Made from high-quality, medical-grade silicone this innovation is reusable,
cost-effective and, most importantly, can play a crucial role in reducing a woman’s carbon footprint. In India, Shecup and Mooncup are two brands of the menstrual cup that - unlike sanitary napkins - collect blood, instead of absorbing it.

For Swati Maheshwari, 28, who owns an organic products shop in Mumbai, Shecup has proved to be a boon. “I only check on it once in the morning when I am putting it on and then again at night when I have to take it out. The greatest advantage is that I don’t have to worry about changing sanitary napkins at odd times. It is a blessing, particularly for a working woman like me, as I travel a lot and often work late,” she shares.

With a capacity of 28 ml, the menstrual cup can easily handle heavy flow. When it is worn, it pops open inside the body creating an air lock that allows it to
remain in place, eliminating any chance of leakage.

Swati has been using the menstrual cup for six months now, although she
admits that initially she was quite sceptical. “Any new concept takes some time to be understood and get used to. My outlook changed after I attended a workshop organised by Shecup representatives at a local school.

I was surprised to find out that it can take up to 500 years for a sanitary napkin to
degrade! That was the chief reason I decided to make the switch,” she says.
Amrita, 26, who lives in Gurgaon, finds the menstrual cup a far more hygienic option. “It has helped me a great deal because I have very sensitive skin and
using sanitary napkins was getting to be inconvenient,” she says. “With the
menstrual cup I don’t even feel that I have something on,” she adds.

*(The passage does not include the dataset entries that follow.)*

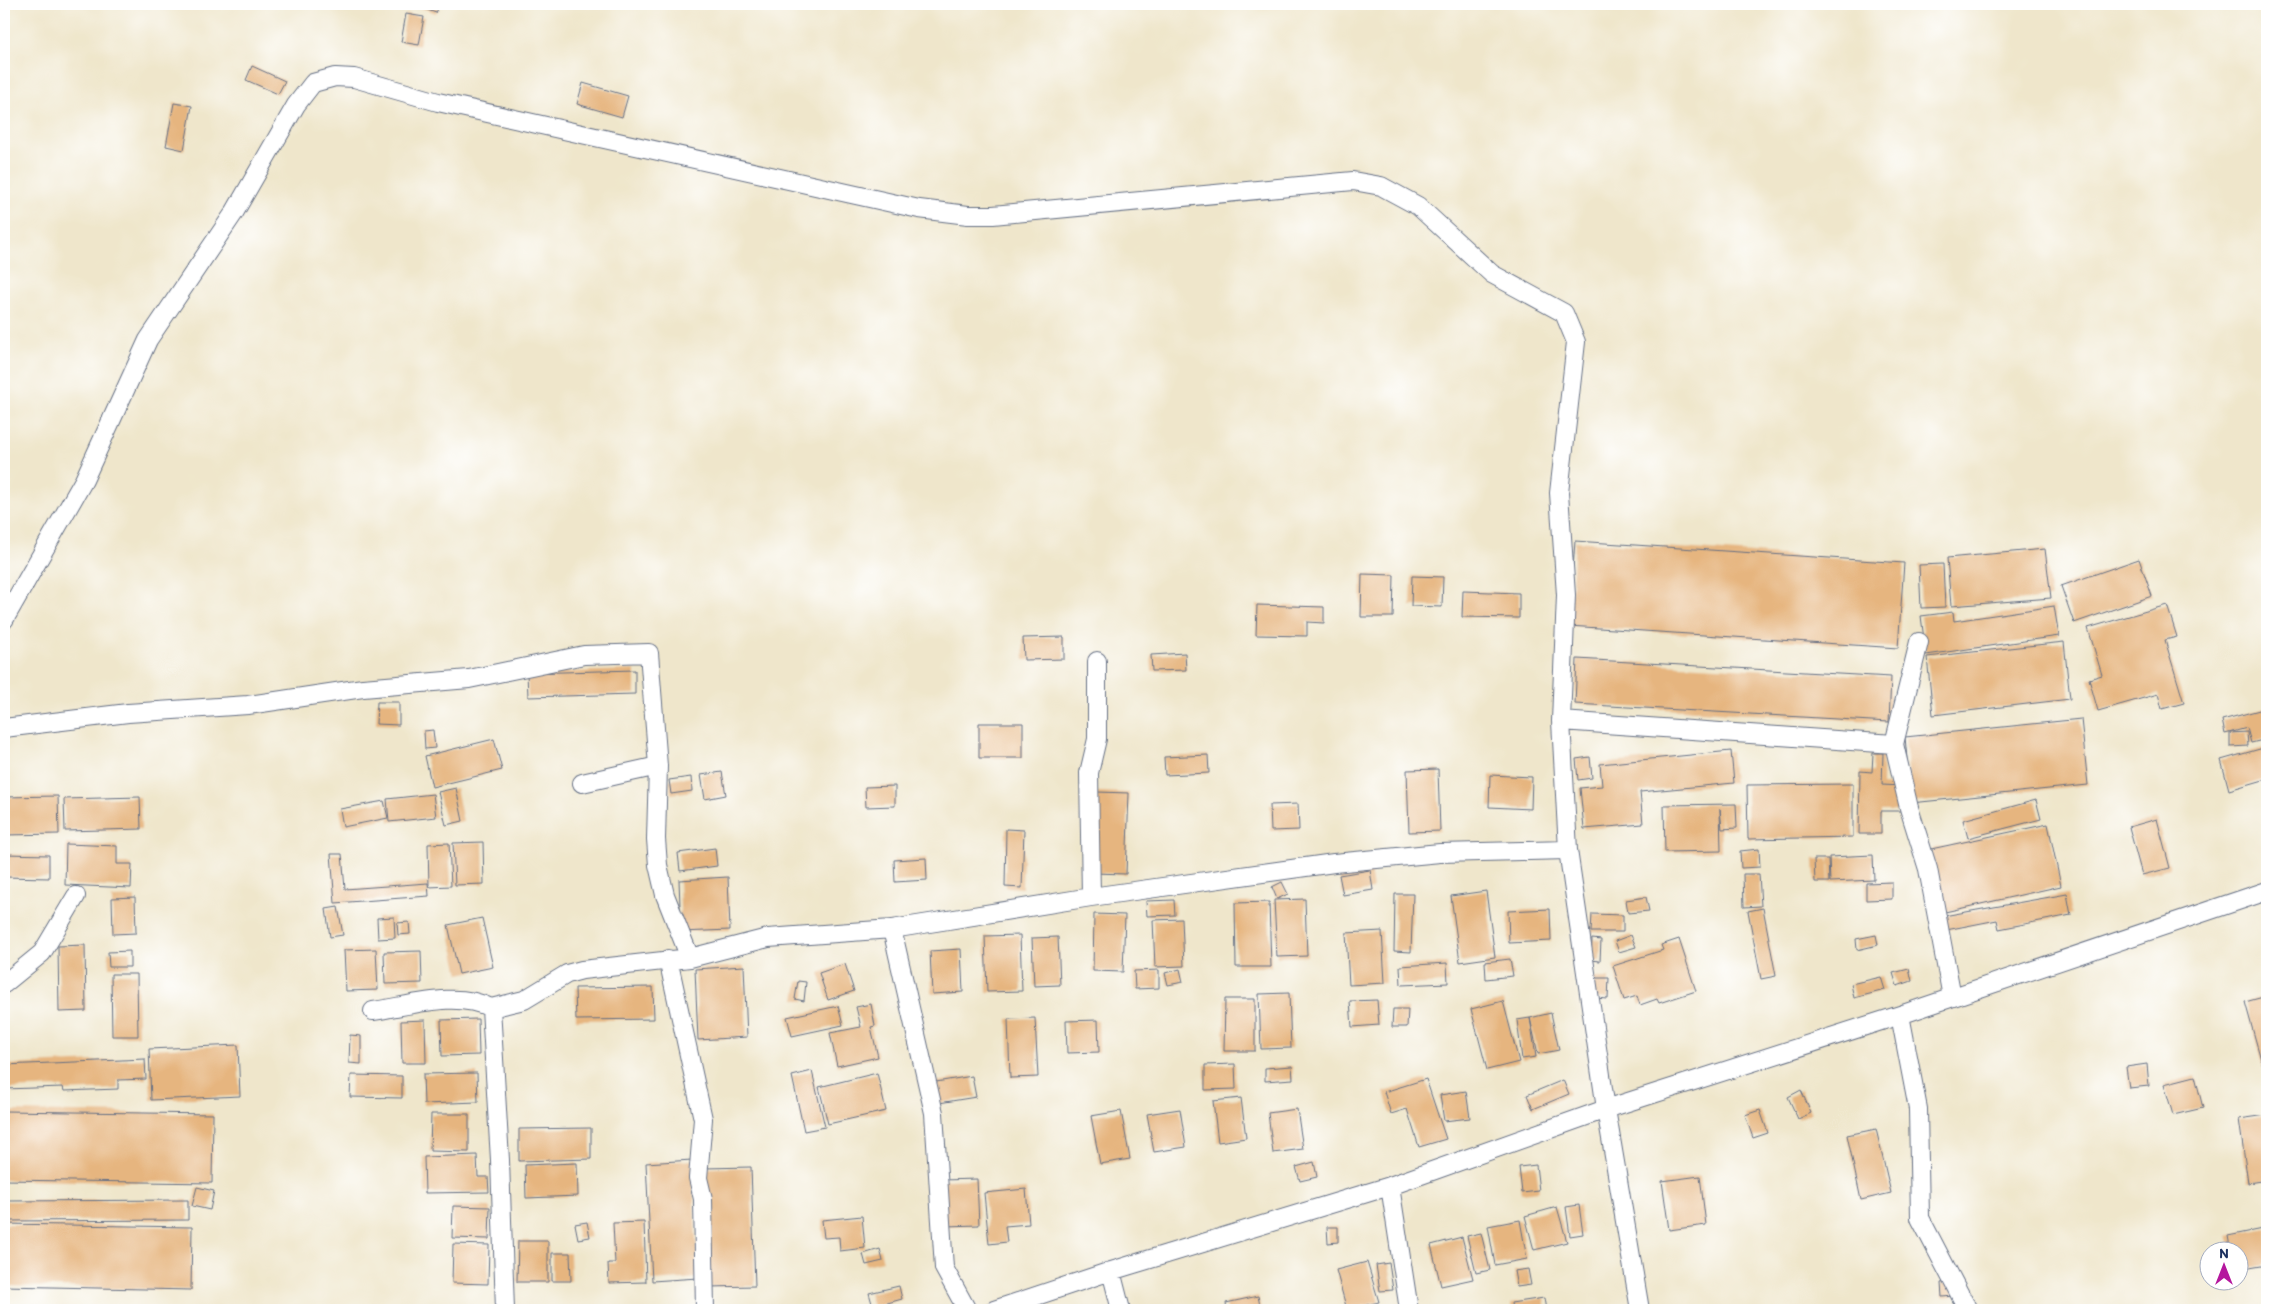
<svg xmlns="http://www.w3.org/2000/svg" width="2271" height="1314" viewBox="0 0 2271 1314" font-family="Itim,sans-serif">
<rect width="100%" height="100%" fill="#fff"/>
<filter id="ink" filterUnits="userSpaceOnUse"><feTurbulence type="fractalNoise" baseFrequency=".02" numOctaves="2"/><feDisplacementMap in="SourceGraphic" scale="10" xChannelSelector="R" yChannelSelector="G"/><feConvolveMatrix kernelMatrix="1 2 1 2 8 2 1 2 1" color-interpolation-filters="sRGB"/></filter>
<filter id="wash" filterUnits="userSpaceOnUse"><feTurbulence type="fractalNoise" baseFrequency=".0096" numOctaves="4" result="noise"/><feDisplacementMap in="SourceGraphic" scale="20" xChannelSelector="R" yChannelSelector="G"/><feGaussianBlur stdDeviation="1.12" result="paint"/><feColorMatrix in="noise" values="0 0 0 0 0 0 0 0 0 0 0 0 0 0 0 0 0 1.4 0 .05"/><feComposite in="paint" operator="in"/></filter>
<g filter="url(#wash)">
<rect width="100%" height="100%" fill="#efe6cb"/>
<g id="blocks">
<path fill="#e6b57f" d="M344 4H365V8L344 6Z
M411 4H440L436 13Z
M406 14 424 17 419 45 401 42Z
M252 66 285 81 278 94 246 80Z
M583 83 628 96 622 117 577 104Z
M174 103 192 106 184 150 166 146Z
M1575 541 1904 563 1898 648 1569 626Z
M2045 549 2051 598 1951 606 1947 558Z
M2139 559 2152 596 2074 623 2061 586Z
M1943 564 1945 607 1921 608 1919 565Z
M1362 574 1394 575 1393 617H1361Z
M1412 576 1443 577 1442 607 1411 606Z
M1463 591 1519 593V618L1462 617Z
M1257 605 1324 607V623L1307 622V636L1256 635Z
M2167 605 2177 637 2165 640 2184 703 2162 709 2158 694 2098 711 2089 679 2102 675 2088 628Z
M2054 606 2059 636 1926 655 1921 616 1953 612 1954 621Z
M1064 637V659L1024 660 1023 638Z
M2064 642 2070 699 1933 715 1927 657Z
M1185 653 1186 670 1152 671 1151 655Z
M1577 659 1891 677 1889 722 1575 704Z
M635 670V694L528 697 527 673Z
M377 702H399V725L376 724Z
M2267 708V739L2251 743 2247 728 2225 734 2222 720Z
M2081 719 2088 785 1911 803 1905 737Z
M979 723H1023V758H979Z
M433 730 435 748 425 749 424 731Z
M2247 732 2248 746 2230 747V733Z
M494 739 502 770 432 787 425 756Z
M2267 747V779L2229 790 2221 760Z
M1731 751 1734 783 1640 792 1643 824 1584 829 1580 788 1602 786 1600 764Z
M1873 753H1883L1882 785 1902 786 1901 811H1881V834H1859L1860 771 1872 772Z
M1208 755 1209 773 1165 775 1164 757Z
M1590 757 1592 778 1578 780 1576 759Z
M1438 769 1440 831 1409 832 1407 770Z
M722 772 726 795 705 799 701 775Z
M1490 775 1532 777 1531 809 1489 807Z
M691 777 692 791 671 794 669 780Z
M1853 784V837L1748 839 1747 785Z
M895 786V806L866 807 865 787Z
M456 788 463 821 446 825 438 792Z
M1097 792 1129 793 1126 874 1094 873Z
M433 794 436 817 389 822 387 799Z
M58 796 59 834 4 835V797Z
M140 797 141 829 65 831 64 799Z
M2036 800 2041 819 1968 838 1963 820Z
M384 801 388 818 343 827 340 809Z
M1298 804 1299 830 1271 831 1270 805Z
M1736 804 1737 828 1722 829 1720 809 1721 851 1665 852 1664 805Z
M2157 819 2170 868 2142 875 2129 827Z
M2048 824 2061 886 1945 912 1931 849Z
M1006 829 1024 830 1022 888 1005 887Z
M483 842 484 884 455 885 453 843Z
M449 843 451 886 429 887 428 844Z
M66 844 117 846V864H132L131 888 65 885Z
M715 848 717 866 680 871 678 853Z
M1759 849 1760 867 1741 868 1740 851Z
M4 854 49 855V878L4 877Z
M331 854H342L345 889 428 883 429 896 335 903Z
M1873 855 1874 880 1830 882 1829 857Z
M926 858 927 880 895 882 894 860Z
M1814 859H1828L1829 882H1815Z
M1370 870 1373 890 1343 895 1339 875Z
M1743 874H1759L1761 906 1744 907Z
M728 877 730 930 681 932 679 880Z
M1282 882 1288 894 1277 899 1272 887Z
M1892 882V899L1866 900V883Z
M1486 891 1495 957 1460 962 1451 896Z
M1395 894H1413L1411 952 1394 951Z
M2067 894 2071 915 1999 929 1997 920 1941 931 1938 917Z
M135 897 136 933 113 934 112 898Z
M1646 897 1649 911 1628 913 1626 900Z
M1305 899 1307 956 1277 957 1274 900Z
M1174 900 1175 915 1147 916 1146 901Z
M1269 902 1271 967H1236L1235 903Z
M338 907 343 935 330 937 326 909Z
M1763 908 1776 976 1761 979 1748 911Z
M1550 909 1551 941 1509 943 1508 911Z
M1094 914 1125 915 1123 972 1093 971Z
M1592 914 1623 915V932H1591Z
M394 917 395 938 378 939 377 918Z
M482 918 493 967 459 974 448 925Z
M1182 919 1184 966 1155 967 1153 920Z
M409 922 410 934 398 935 397 923Z
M1382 931 1385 983 1349 985 1346 933Z
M1020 935 1022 991 987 992 985 936Z
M1631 935 1636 947 1619 952 1615 941Z
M1876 935 1878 945 1857 950 1856 939Z
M1058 937 1060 985 1034 986 1032 938Z
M1592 939 1601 940 1600 961 1591 960Z
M1679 939 1696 991 1659 1003 1657 999 1640 1005 1637 996 1624 1000 1613 966 1663 950 1661 945Z
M85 945 86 1011 59 1012 58 946Z
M376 949 378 990 346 991 344 950Z
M961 949 963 992 932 994 930 951Z
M130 951V967H109L108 952Z
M421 951 422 983 385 984 384 952Z
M1510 959 1513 976 1486 979 1485 962Z
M1447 963 1448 983 1401 985 1400 966Z
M845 964 854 991 828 1000 819 973Z
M744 966 747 1037 698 1040 695 969Z
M1180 969 1183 982 1168 985 1165 973Z
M1909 969 1912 981 1897 986 1893 973Z
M1159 970V988L1135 989 1134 971Z
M111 974H137L138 1036H112Z
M1881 977 1885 990 1854 998 1851 984Z
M1594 978H1609L1608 999 1594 998Z
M798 981 806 982 804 1001 795 999Z
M653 987 654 1019 576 1020 575 988Z
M1289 993 1291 1048 1261 1049 1259 994Z
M2267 996V1073L2265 1074 2245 1002Z
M1225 999H1255V1051H1224Z
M1377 1000 1379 1025 1352 1027 1350 1001Z
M1503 1001 1519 1062 1487 1070 1471 1009Z
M871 1004 875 1026 871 1027 878 1057 837 1066 830 1033 861 1027 856 1007Z
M838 1006 843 1025 792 1036 787 1017Z
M1393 1009H1408L1407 1027H1392Z
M1551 1013 1559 1050 1538 1054 1530 1018Z
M1035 1018 1038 1077 1010 1078 1008 1019Z
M1530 1018 1536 1057 1522 1059 1517 1020Z
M478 1019 479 1055 442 1056 441 1020Z
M425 1020 426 1063H402L401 1021Z
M1098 1020 1099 1052 1067 1053 1066 1021Z
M350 1035 361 1036V1064L349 1063Z
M238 1045 240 1096 151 1100 149 1049Z
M145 1059 146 1079 118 1080V1089L64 1091 63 1087 4 1089V1065Z
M1235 1064 1236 1089 1205 1090V1065Z
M2147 1064 2149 1086 2129 1088 2126 1067Z
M1292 1066 1293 1079 1265 1081V1068Z
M812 1071 825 1127 804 1131 792 1076Z
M477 1073 478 1102 424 1104 423 1074Z
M877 1073 886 1111 828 1124 819 1087Z
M351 1075 402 1076V1098L350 1097Z
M972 1076 976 1097 939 1103 936 1082Z
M2195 1076 2203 1108 2173 1115 2164 1084Z
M1426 1079 1446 1139 1419 1147 1407 1109 1391 1114 1384 1092Z
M1563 1080 1569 1094 1533 1109 1527 1095Z
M1801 1090 1811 1113 1798 1119 1788 1097Z
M1466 1091 1470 1118 1444 1121 1440 1095Z
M1241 1098 1246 1138 1218 1142 1213 1101Z
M1180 1109 1186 1147 1154 1152 1147 1114Z
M1297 1109 1303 1149 1273 1153 1268 1113Z
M1760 1110 1768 1133 1753 1138 1745 1115Z
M4 1111 213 1114 212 1183 4 1180Z
M1121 1111 1130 1159 1100 1164 1091 1116Z
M431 1114H469V1152L430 1151Z
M2267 1115V1180L2248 1183 2239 1119Z
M591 1128V1159L519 1161V1129Z
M1876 1129 1891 1193 1861 1200 1847 1135Z
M477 1155 478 1177H488L489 1192 425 1193 424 1157Z
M692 1160 698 1278 652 1281 646 1163Z
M1314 1162 1317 1177 1300 1181 1296 1167Z
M577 1163 578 1196 526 1198 525 1165Z
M1536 1165 1539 1191 1522 1193 1519 1167Z
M751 1167 755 1286 709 1287 705 1168Z
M1700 1176 1706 1225 1669 1230 1662 1181Z
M977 1179 979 1225 945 1226 943 1180Z
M197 1187 214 1191 210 1210 192 1206Z
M1026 1189 1029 1224 1005 1226 1007 1242 989 1244 984 1193Z
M188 1200V1220L4 1221V1201Z
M1579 1205 1583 1234 1570 1236 1566 1207Z
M453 1206 490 1207 489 1239 452 1238Z
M1557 1207 1567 1242 1534 1250 1525 1216Z
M862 1216 865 1248 840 1251 839 1237 824 1238 822 1220Z
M1520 1220 1527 1259 1495 1265 1488 1226Z
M587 1222 590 1237 578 1239 575 1224Z
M644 1222 646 1282 609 1283 608 1263H615L613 1223Z
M4 1224 192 1227 191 1290 4 1286Z
M1327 1227H1338V1242L1328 1243Z
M2267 1228V1265L2238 1270V1252H2231L2228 1236Z
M1481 1233 1490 1270 1476 1273 1467 1236Z
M1462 1237 1473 1279 1441 1286 1431 1245Z
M518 1241H548V1282H517Z
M453 1244 489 1245 488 1284 452 1283Z
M880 1249 883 1261 866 1265 863 1254Z
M552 1253H570L571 1281H552Z
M1367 1262 1379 1302 1347 1310 1336 1270Z
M1389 1263 1393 1290 1380 1291 1376 1265Z
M1528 1269 1531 1285 1517 1287 1514 1271Z
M1952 1281 1954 1296 1942 1297 1941 1283Z
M899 1286 902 1299 873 1307 869 1293Z
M1258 1296 1261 1310H1227L1226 1303Z
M1544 1298 1546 1310H1512L1511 1303Z"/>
</g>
</g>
<g filter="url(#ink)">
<use href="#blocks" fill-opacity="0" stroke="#656f84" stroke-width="1"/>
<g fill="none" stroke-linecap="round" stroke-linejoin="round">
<defs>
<path id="minor" d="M4 620 84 480 148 340 234 213 296 105 313 83 335 77 354 78 438 102 919 209 968 215H993L1353 181 1381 186 1418 206 1492 274 1564 313 1576 342 1559 493 1566 595 1561 721 1568 850 1606 1109 1640 1310
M1919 642 1894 744 1909 808 1928 869 1952 997
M1561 721 1894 744
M4 728 128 713 248 705 363 688 469 679 584 655 649 653 658 766 656 839 658 865 665 895 690 958
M582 783 658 766
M1091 897 1089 773 1097 739V661
M892 929 934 1113 944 1268 967 1310
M668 959 703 1119 698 1178 703 1199 705 1310
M4 984 42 953 76 896
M491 1008 500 1160 505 1310
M373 1011C410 1006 456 990 491 1008L524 1000 567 974 582 970 690 958 768 938 892 929 1091 897 1334 863 1440 853 1568 850
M1900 1015 1918 1109 1920 1218 1968 1310
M1390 1186 1409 1310
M1111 1271 1121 1310
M994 1310 1111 1271 1390 1186 1606 1109 1900 1015 2267 891"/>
</defs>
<use href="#minor" stroke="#656f84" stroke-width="20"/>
<use href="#minor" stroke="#fff" stroke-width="18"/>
</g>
</g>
<rect width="2271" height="1314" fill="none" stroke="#fff" stroke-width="20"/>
<g transform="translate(2224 1266)"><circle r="24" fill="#ffffff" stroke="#a4acbf"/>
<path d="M0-4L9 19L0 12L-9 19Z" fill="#b5179e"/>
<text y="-8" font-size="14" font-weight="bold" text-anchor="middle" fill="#1b2f5e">N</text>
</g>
</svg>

The menstrual cup has definite economic advantages as well. While the regular sanitary napkins and tampons need to be restocked frequently, the cup is a one-time investment that, with proper care, can last a long time.

Katie Holland, a local stockist for Mooncup in India, swears by this method. “I have been using the Mooncup since 2002 and managed to convert most of my friends in the UK as well,” says the belly dancer, who runs her own dance
studio in Delhi.

According to Katie, the majority of women who buy the product from her are in the age group of 27-40 years and come from all walks of life. Allaying any apprehensions one may have about feeling discomfort while inserting the menstrual cup into the vagina, she says, “The first few times one uses the product it can be a little awkward as one has to find the position that is suitable.

Of course, once that minor hurdle is overcome, women just feel relaxed. The menstrual cup is made of soft medical grade silicone that allows you to fold and insert it. Later on, you can dance, swim, jog and live your life as usual.”